22 Şubat 2013 Cuma

“Yanıtı olmayan sorular hiç sorulmamalı” mı?.. “Balıkların Bununla Ne İlgisi Var?”

Amerikalı yazar Avi’nin yazdığı, Şiirsel Taş’ın dilimize kazandırdığı “Balıkların Bununla Ne İlgisi Var?” adlı öykü kitabı Hayy Kitap’ın “Yaşasın Gençler” dizisinden yayımlandı. Kitapta bulunan yedi öykü, ergenlik çağındaki çocukların yaşadığı zor durumlar ve bu durumlarla başa çıkma yöntemleri üzerine.

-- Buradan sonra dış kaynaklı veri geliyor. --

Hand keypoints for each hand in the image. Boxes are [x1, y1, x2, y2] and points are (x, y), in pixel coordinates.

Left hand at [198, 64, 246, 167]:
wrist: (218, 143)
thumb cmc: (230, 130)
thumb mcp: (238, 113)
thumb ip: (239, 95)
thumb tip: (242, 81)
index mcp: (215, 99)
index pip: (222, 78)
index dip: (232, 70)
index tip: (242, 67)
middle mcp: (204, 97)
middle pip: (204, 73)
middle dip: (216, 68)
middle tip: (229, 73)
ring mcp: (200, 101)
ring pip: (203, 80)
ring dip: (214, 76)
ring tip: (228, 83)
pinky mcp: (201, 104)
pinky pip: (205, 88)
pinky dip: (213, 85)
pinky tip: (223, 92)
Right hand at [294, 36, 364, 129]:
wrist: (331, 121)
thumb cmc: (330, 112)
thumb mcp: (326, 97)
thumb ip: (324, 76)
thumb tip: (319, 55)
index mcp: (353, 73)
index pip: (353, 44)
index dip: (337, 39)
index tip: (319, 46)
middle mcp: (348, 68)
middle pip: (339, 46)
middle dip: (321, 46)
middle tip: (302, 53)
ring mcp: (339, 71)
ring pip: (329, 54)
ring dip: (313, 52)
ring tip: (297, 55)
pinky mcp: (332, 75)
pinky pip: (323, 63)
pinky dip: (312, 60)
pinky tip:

Kitaba adını veren, “Balıkların Bununla Ne İlgisi Var?” başlıklı ilk öyküde, babasının evi terk etmesiyle annesinin de kaybolduğu duygusuna kapılan William’ın mutsuzluğa bir çare bulma çabası anlatılıyor. “Matt Kaizer’in İyiliği” başlıklı öyküde ise bir papazın oğlu olan, hiç de “yola gelecek gibi” olmayan kötü davranışlı bir çocuğun aslında içinde bir “melek” olduğuna inanmaya başlaması; “Konuş Benimle” de abisinin evden kaçmasının ardından onu özleyen, ama bu konuda konuşacak kimsesi olmayan Maria’ya saat tam 16.00’da gelen gizemli telefonlar; “Öğretmen Terbiyecisi”nde iyi bir öğrenci olmanın onu arkadaşlarından uzaklaştırdığını gören ve bu nedenle kötü davranmaya başlayan Gregory’nin haksız yere cezalandırılınca öğretmeninden intikam almaya karar vermesi, ama işlerin beklemediği bir şekilde sonuçlanması; “Evcil Hayvanlar”da kedilerinin hayaletlerinin dadandığı Eve’in ürkütücü öyküsü; “İçinde Ne Var?”da intihar etmek isteyen kuzeni Danny’yi bir şekilde engelleyen on üç yaşındaki gencin öyküsü; “Şans Kurabiyesi”nde sekiz ay önce annesi ve babası boşanan Parker’ın, annesinin mutsuzluğu, babasının ilgisizliği ve ihmalkârlığı karşısında giderek büyüyen kızgınlığının acısını doğum gününde çıkarmaya karar vermesi anlatılıyor.

 
Hangi tür kitap severse sevsin, neredeyse her okuyucu, tamamen gençlerin gözünden aktarılan, bazen yakınında bazen uzağında ama kesinlikle hayatın içinden öykülerden oluşan bu kitapta sevebileceği bir öykü bulabilir dersek pek yanılmış olmayız.

 
Yazarın kendi hayatı da yazdığı öyküler kadar ilginç. Öncelikle Avi, yazarın gerçek adı değil. Gerçek adı sorulduğunda, bir yaşındayken ikiz kardeşinin verdiği bu ismin, yani “Avi”nin kullandığı tek isim olduğu karşılığını veriyor. Ayrıca, kitaptaki biyografisinde yer alan bilgiye göre Avi, öğrencilik yıllarında disgrafiden (yazı yazma bozukluğu) mustaripmiş. Ama o zamanlar yetişkinler Avi’nin yaptığı hataların “dikkatsizlik ve özensizlikten” kaynaklandığını düşünürmüş. Kim bilir, belki de yazarın “sorunlu” diye nitelendirebilecek “yaşantılara” farklı, daha içeriden, âdeta empatiyle bakabilmesi belki de yaşadığı bu kişisel deneyimin sonucu.